”Lo yakin?”
Alvito merasa tidak yakin dengan keputusan Jonatan untuk ikut berlatih bersama anak-anak lainnya. Apalagi, setelah mengingat bahwa Jonatan baru saja keluar dari rumah sakit, dan juga kondisi lutut Jonatan yang diperban melintas kembali di benak anak itu, Alvito merasa sebaiknya Jonatan melatih anak-anak saja tanpa perlu ikut bermain.

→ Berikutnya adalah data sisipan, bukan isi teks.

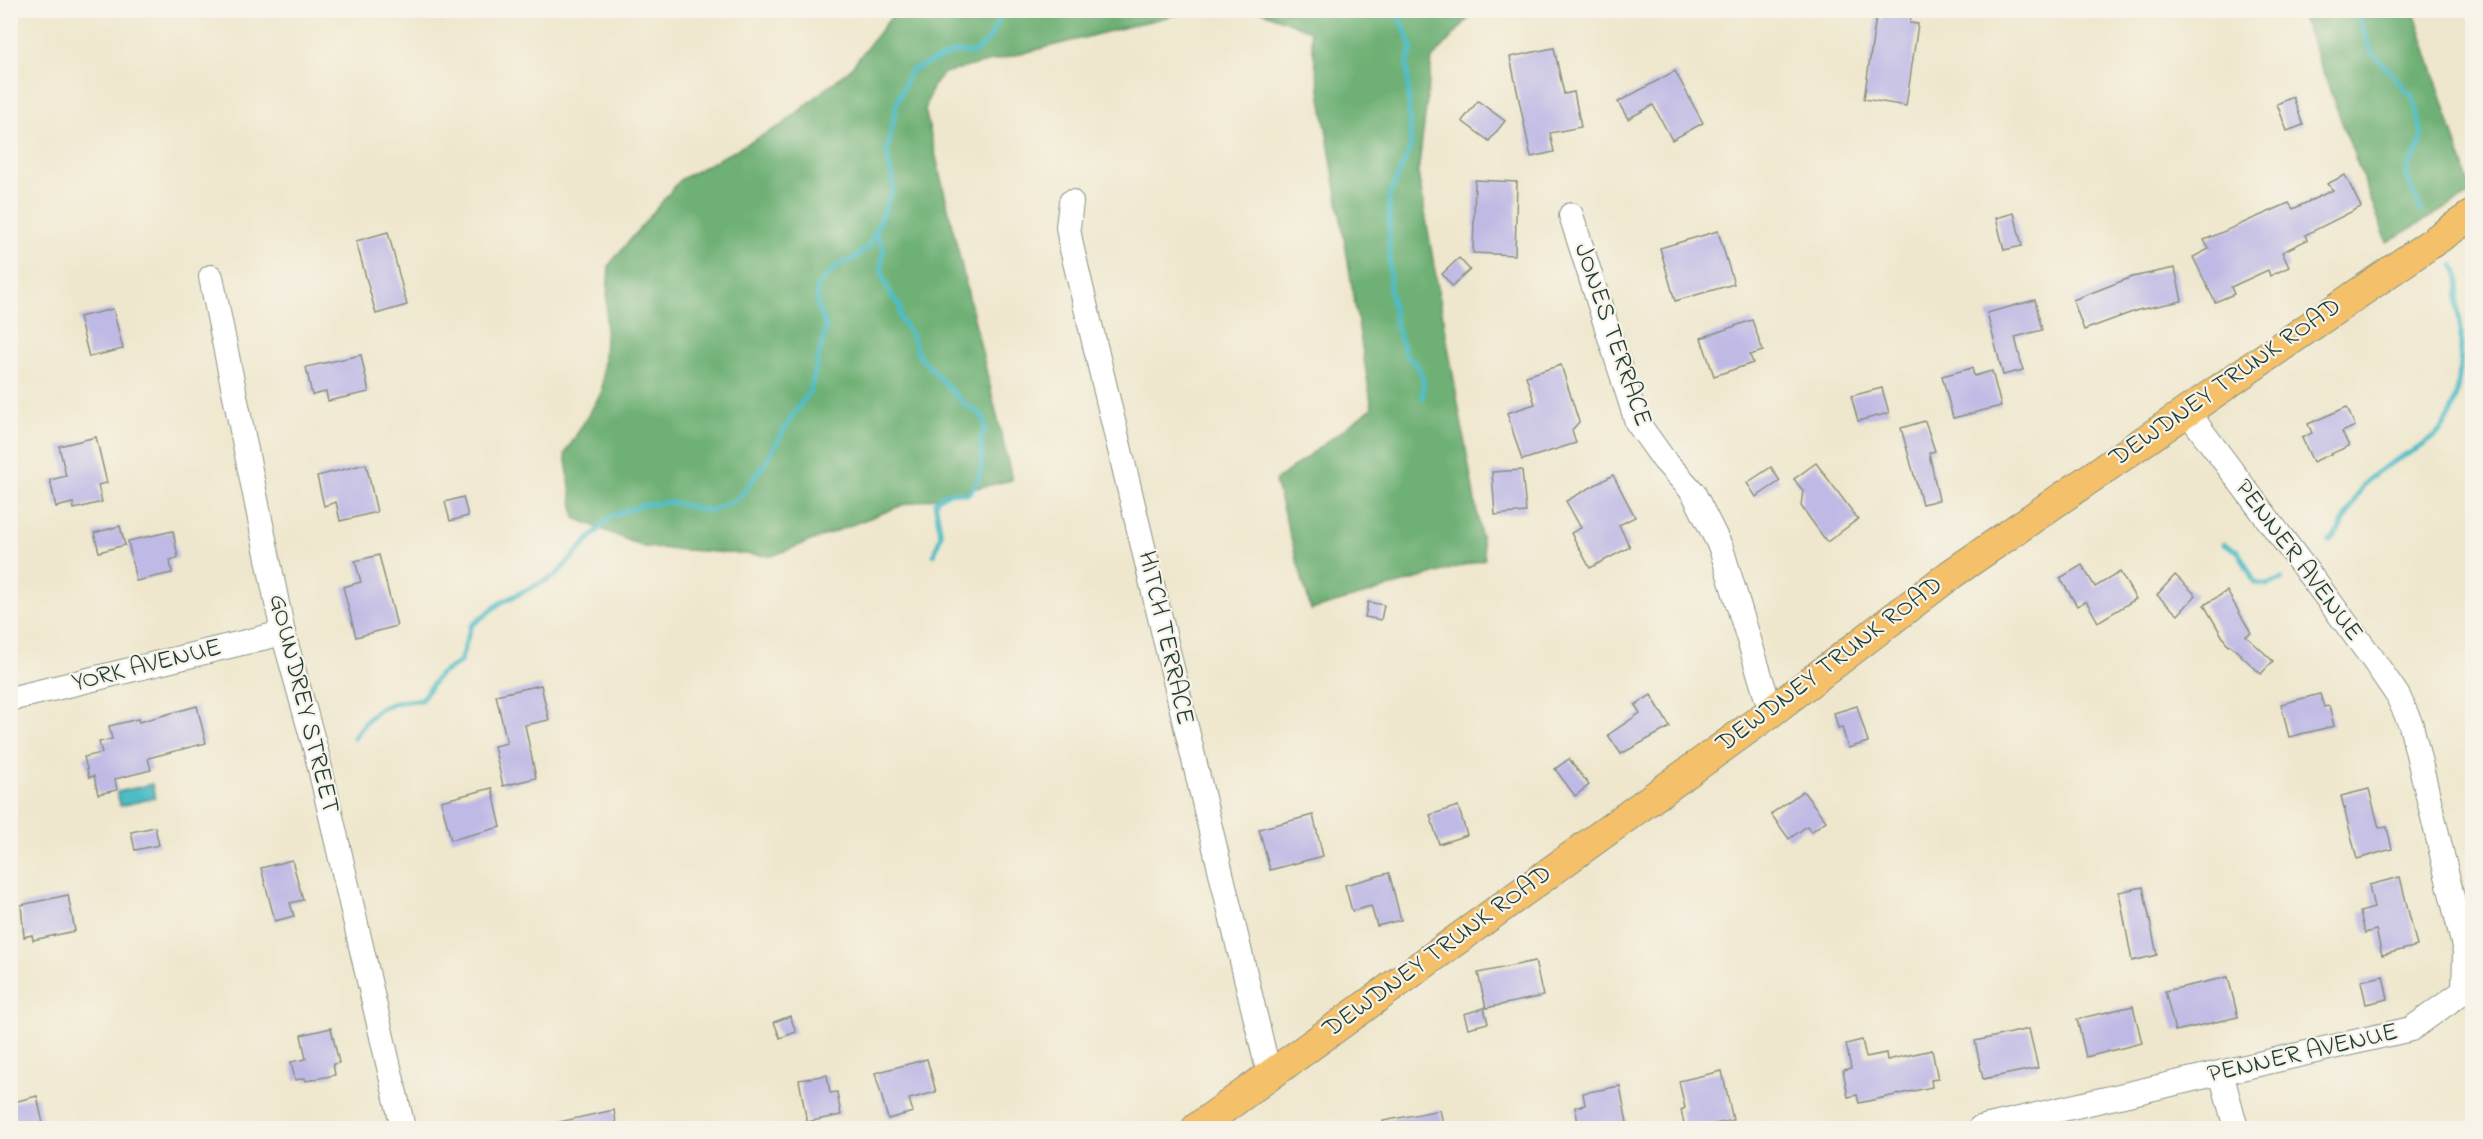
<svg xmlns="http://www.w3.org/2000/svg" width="2483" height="1139" viewBox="0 0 2483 1139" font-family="'Indie Flower',sans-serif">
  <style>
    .forest { fill: #6eb074; stroke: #467654; stroke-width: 1.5 }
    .water { fill: #4dbcc5; stroke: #367c7c; stroke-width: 1.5 }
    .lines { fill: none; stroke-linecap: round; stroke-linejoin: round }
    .stream { stroke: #4dbcc5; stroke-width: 5 }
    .building { fill: #bfb9e5 }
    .minor-casing { stroke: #879280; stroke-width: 26 }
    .major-casing { stroke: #879280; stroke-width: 32 }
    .minor { stroke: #fff; stroke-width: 24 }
    .major { stroke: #f4c16b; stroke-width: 30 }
    .labels { text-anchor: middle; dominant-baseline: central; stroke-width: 4.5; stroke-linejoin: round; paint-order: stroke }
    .street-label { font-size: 26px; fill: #1f3d34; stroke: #f7f3e8 }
  </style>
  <rect width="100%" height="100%" fill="#f7f3e8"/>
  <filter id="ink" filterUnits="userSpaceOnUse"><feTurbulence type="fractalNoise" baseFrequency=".0167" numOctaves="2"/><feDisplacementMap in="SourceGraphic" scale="12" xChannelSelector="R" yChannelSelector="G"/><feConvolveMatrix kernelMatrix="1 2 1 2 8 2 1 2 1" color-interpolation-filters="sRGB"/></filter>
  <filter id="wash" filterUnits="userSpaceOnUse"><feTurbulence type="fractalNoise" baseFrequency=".008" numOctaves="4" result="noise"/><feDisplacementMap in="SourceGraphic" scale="24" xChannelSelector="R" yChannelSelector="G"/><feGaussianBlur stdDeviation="1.35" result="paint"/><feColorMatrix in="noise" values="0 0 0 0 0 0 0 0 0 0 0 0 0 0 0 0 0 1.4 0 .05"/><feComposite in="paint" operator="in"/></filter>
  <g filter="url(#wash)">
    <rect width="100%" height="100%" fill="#efe7cd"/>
    <g class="forest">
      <polygon points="896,11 1190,11 944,73 932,87 925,110 1012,480 903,505 772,556 644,547 575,518 565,454 602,392 609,265 681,179 782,125 850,69"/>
      <polygon points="1260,11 1475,11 1432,59 1418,173 1485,559 1311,610 1275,481 1372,408 1310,31"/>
      <polygon points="2300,11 2414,11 2472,193 2387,242"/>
    </g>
    <polygon class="water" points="152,784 155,798 120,806 117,792"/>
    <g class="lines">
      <g class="stream">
        <polyline points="1394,10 1403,24 1412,48 1407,64 1411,147 1389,196 1390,290 1396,326 1406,355 1417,365 1423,378 1423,398"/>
        <polyline points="2356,10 2371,51 2413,97 2422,136 2419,150 2409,164 2406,174 2421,211"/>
        <path d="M875 231 884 251C877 270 887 292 900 306V318L911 334 919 356 965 405 978 412 984 419 985 432 980 437C984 458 984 480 967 494 954 490 944 492 935 502L941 535 934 555"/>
        <path d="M2329 541C2348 525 2351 495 2371 477 2389 460 2414 454 2433 438 2460 416 2461 367 2461 335 2461 325 2458 314 2457 303 2457 285 2464 282 2453 265"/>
        <polyline points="2223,544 2238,551 2255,583 2267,585 2282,579"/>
        <path d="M354 738C374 708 385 701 421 700L439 675 460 662 471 626 500 603 555 576 610 517 642 505 669 502 710 511 738 499 766 462 794 413 810 391 826 327 818 308 817 286 838 265 852 260 869 246 894 188 887 152 897 102 910 71 955 52 974 53 988 41 1004 10"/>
      </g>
    </g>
    <g id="blocks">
      <g class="building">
        <polygon points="1885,10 1912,10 1910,23 1918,24 1906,106 1864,99 1876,17 1883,19"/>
        <polygon points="1554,48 1564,94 1574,92 1581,127 1550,133 1554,152 1531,157 1510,57"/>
        <polygon points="1675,71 1703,123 1672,140 1653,105 1628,119 1618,102"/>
        <polygon points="2293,97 2303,125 2287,131 2277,104"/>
        <polygon points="1478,101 1505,121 1489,141 1462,121"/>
        <polygon points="2345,175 2361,207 2305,235 2307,240 2282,252 2289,267 2270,276 2268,270 2231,287 2234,294 2215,302 2193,257 2209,249 2204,240 2289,203 2293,209 2333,190 2327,184"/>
        <polygon points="1475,180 1517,182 1515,255 1473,253"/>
        <polygon points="2014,213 2022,246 2004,250 1996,218"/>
        <polygon points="1718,231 1734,284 1675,301 1660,248"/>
        <polygon points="388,232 407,305 376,314 356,241"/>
        <polygon points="1459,258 1470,270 1452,286 1442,274"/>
        <polygon points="2175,268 2182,301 2138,310 2084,330 2073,300 2132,277"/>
        <polygon points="2035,300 2042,330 2015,337 2023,370 2003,375 1987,313"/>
        <polygon points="113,309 123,349 89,357 79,317"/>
        <polygon points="1752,320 1763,351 1750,355 1753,363 1714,376 1701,338"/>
        <polygon points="361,355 369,392 328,401 326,392 312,395 306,367"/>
        <polygon points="1561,365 1579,422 1572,430 1576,443 1522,460 1507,413 1535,404 1526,376"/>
        <polygon points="1972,368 1974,376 1992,371 2001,406 1953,418 1942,376"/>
        <polygon points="1882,388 1889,413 1858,421 1851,396"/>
        <polygon points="2347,407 2355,426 2342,432 2349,446 2313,462 2302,438 2312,433 2308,424"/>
        <polygon points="1925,421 1935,451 1929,453 1939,500 1922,504 1901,428"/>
        <polygon points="96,437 107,483 98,485 102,502 74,509 73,503 56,507 50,480 66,476 59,446"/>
        <polygon points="1816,463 1858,519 1827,542 1801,506 1803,491 1794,479"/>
        <polygon points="366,464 377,512 340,521 336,502 324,506 317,476"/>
        <polygon points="1771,467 1780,481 1756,497 1747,483"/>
        <polygon points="1522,470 1526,512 1495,515 1492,472"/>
        <polygon points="1613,475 1635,517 1619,525 1630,547 1590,568 1571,533 1581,528 1566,501"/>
        <polygon points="463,497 468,516 450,521 445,502"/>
        <polygon points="120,526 125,545 99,552 94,533"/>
        <polygon points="173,531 178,558 170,560 172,573 136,581 128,541"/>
        <polygon points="379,555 397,626 356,637 343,587 361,582 355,561"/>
        <polygon points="2082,565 2095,587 2120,572 2136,599 2098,622 2086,601 2077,606 2060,578"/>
        <polygon points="2175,575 2196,595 2178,615 2157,595"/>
        <polygon points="2227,591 2251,633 2246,636 2273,661 2261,674 2230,645 2228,646 2204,605"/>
        <polygon points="1368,602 1384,605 1381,620 1365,617"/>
        <polygon points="541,685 549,720 525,725 536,778 503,786 494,746 507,743 496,695"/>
        <polygon points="2320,694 2324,707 2329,706 2334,726 2289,737 2281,704"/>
        <polygon points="1651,695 1670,727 1621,754 1608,735 1640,713 1635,705"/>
        <polygon points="197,706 206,743 148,758 151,770 115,779 117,790 98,794 94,776 89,777 84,757 102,753 99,742 112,739 109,726 138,719 139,722"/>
        <polygon points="1857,706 1868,742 1848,748 1842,727 1838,728 1834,713"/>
        <polygon points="1569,759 1589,785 1575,796 1555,769"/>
        <polygon points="492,788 501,827 451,840 441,801"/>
        <polygon points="2369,789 2379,828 2387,827 2392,849 2357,859 2341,796"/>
        <polygon points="1803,791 1826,821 1811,832 1807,826 1789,839 1771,814"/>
        <polygon points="1458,806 1467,835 1439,844 1430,815"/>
        <polygon points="1313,815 1323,856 1270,870 1259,829"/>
        <polygon points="155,827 159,845 135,850 131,832"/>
        <polygon points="292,860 303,900 290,903 294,916 275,921 261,868"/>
        <polygon points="1389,873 1401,920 1377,926 1371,906 1352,911 1345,885"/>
        <polygon points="2400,877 2417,946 2382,955 2376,930 2365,933 2360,912 2374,908 2369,885"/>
        <polygon points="2143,887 2157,955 2132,961 2119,892"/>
        <polygon points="68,895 75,931 33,940 32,935 24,937 21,905"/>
        <polygon points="1535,961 1543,996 1486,1008 1478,973"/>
        <polygon points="2383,976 2388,999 2366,1004 2361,981"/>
        <polygon points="2228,977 2238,1017 2175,1031 2165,991"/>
        <polygon points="2133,1006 2142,1043 2086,1057 2077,1019"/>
        <polygon points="1484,1008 1488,1023 1468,1028 1464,1014"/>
        <polygon points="790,1016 796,1032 780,1038 774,1022"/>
        <polygon points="331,1028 339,1063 333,1064 335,1075 306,1081 305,1078 295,1080 291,1062 306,1059 301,1035"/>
        <polygon points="2029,1029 2038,1068 1983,1079 1975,1041"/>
        <polygon points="1862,1040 1866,1057 1886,1053 1887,1060 1932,1050 1938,1079 1931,1080 1932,1087 1859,1103 1857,1095 1848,1097 1843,1070 1851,1068 1846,1044"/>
        <polygon points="927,1059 936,1092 909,1099 913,1112 888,1119 875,1073"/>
        <polygon points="1722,1071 1733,1120 1697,1128 1685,1128 1681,1110 1685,1108 1679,1081"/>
        <polygon points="827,1075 830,1093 837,1092 841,1115 807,1122 799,1080"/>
        <polygon points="1620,1086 1628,1128 1579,1128 1575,1107 1585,1105 1583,1093"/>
        <polygon points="37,1096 44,1128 10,1128 10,1103"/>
        <polygon points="614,1110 617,1128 560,1128 559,1122"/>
        <polygon points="1440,1110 1444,1128 1384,1128 1383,1121"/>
      </g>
    </g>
  </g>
  <g filter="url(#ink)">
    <use href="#blocks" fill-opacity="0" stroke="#879280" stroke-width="1.5"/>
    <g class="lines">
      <g class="minor-casing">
        <g id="minor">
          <polyline points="1071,202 1068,227 1071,245 1269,1074"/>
          <polyline points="1571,215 1637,422 1664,460 1693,492 1721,548 1771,712"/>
          <polyline points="211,277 283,633 316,751 403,1128"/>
          <polyline points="10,699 283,633"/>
          <polyline points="2221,1073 2236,1128"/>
          <polyline points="1980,1128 2411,1029 2464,991 2465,951 2411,725 2398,696 2372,658 2186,410"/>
        </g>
      </g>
      <g class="major-casing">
        <polyline id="major" points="1197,1128 1771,712 1950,575 2472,215"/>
      </g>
      <use href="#minor" class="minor"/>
      <use href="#major" class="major"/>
    </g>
  </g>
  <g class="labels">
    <g class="street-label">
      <text transform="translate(1612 335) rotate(71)">JONES TERRACE</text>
      <text transform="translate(2226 383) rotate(-35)">DEWDNEY TRUNK ROAD</text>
      <text transform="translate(2298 561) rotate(53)">PENNER AVENUE</text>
      <text transform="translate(1165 638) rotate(77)">HITCH TERRACE</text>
      <text transform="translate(1830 665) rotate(-37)">DEWDNEY TRUNK ROAD</text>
      <text transform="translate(147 666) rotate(-14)">YORK AVENUE</text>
      <text transform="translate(303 704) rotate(76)">GOUNDREY STREET</text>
      <text transform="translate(1438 952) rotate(-36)">DEWDNEY TRUNK ROAD</text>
      <text transform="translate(2303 1054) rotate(-13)">PENNER AVENUE</text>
    </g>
  </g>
  <rect width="2483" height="1139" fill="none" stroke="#f7f3e8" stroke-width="36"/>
</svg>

Jonatan seolah tidak mendengarkan pertanyaan dari Alvito. Anak itu malah memantulkan bola yang baru saja ia ambil sambil berjalan menuju garis serve. Setelah itu, Jonatan menarik napasnya dan bersiap untuk melempar bola itu. Jonatan lalu meloncat dan jump serve berhasil dilakukan oleh Jonatan dengan baik.
“Apa lo masih gak yakin sama lutut gua?” tanya Jonatan usai ia menyelesaikan servisnya itu. Cukup kencang dan menukik, hingga membuat beberapa anak yang tengah beristirahat terpana melihat aksi dari Jonatan.
“Ya, tapi gimana ya. Lutut lo itu loh. Baru juga habis diperban, udah ikut main lagi aja. Jump serve pula, kan bahaya buat lutut lo kalo loncat-loncat. Walaupun sebenarnya serve lo udah oke banget sih buat ukuran orang yang habis cedera. Gua aja kayaknya masih perlu latihan beberapa kali biar bisa jump serve semulus itu.”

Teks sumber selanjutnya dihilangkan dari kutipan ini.